Czereśnia zdawała się być zaskoczona tą propozycją. Zerknęła niepewnie w stronę Kolcolistka, który tylko się zaśmiał. Zwróciła łeb ponownie w ich stronę. Czekał na nią obraz Samowolnej Łapy z uśmiechem wyczekujących odpowiedzi.
— Że my? — zapytała cicho.
Pokiwało energicznie łebkiem. Nie rozumiało, jak może nie być także całkowicie zachwycona tą propozycją. Przecież to było takie śliczne jajeczko.
— No tak. Jestem świetną mamą. Więc ja mogę się nim zajmować, a ty będziesz dbać o nas. — wskazało na siebie i jajo. Zbliżyło się do kotki. — Jest takie śliczne... idealne! No proszę, proszę...
Speszona kotka cofnęła się o krok. Otuliła łapy ogonem.
— Nie wiem czy damy sobie rade z wychowaniem pisklęcia. Do tego wiesz trzeba być ptakiem... — miauknęła niepewnie.
Bagietka machnęło łapą. Uśmiechnęło się pewnie, już mając gotową wizję ich wspólnej przyszłości.
— Spokojnie. Dla niego mogę być i ptakiem. — obiecywał. — Nazwiemy je...
Szylkretka nie wiedziała za bardzo co zrobić, a ono wciąż myślało nad idealnym imieniem. Chciałoby Mżawunie, ale już była jedna. Głupio byłoby nazywać wszystkie dzieci tak samo.
— Trzcinka! Podoba ci się?
Czereśnia kiwnęła łbem. Zaszurała łapką w ziemi, jak by nad czymś myślała.
— Bardzo ładne imię, ale...
— Samowolna Łapo, myślisz, że sprzątając legowiska całego klanu będziesz mieć czas wysiadywać jajko? — wtrącił się starszy wojownik, przywołując swojego ucznia do porządku. — Zostawcie jajko, niech jego wychowaniem zajmą się jego prawdziwi rodzice.

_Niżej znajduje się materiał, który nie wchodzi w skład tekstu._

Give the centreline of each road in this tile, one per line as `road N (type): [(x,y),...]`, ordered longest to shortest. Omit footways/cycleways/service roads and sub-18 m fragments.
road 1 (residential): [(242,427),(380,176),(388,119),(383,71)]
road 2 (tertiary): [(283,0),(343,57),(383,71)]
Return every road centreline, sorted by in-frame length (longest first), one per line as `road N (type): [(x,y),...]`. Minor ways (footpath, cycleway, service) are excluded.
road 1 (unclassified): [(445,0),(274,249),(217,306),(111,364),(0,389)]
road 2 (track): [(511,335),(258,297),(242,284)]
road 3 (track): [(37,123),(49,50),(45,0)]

Bagietka położyło po sobie uszka.
— Eh, szkoda. — miauknęło, zerkając w stronę koteczki.
Podeszło troszkę bliżej w jej stronę, i jeszcze troszkę. Zerkało przy okazji na niebieskiego, który powrócił już do polowania.
— Jakbyś chciała to możemy kiedyś wybrać się razem poszukać porzuconych jajek. Ja chętnie się nimi zajmę. — zaproponowało z podekscytowaniem.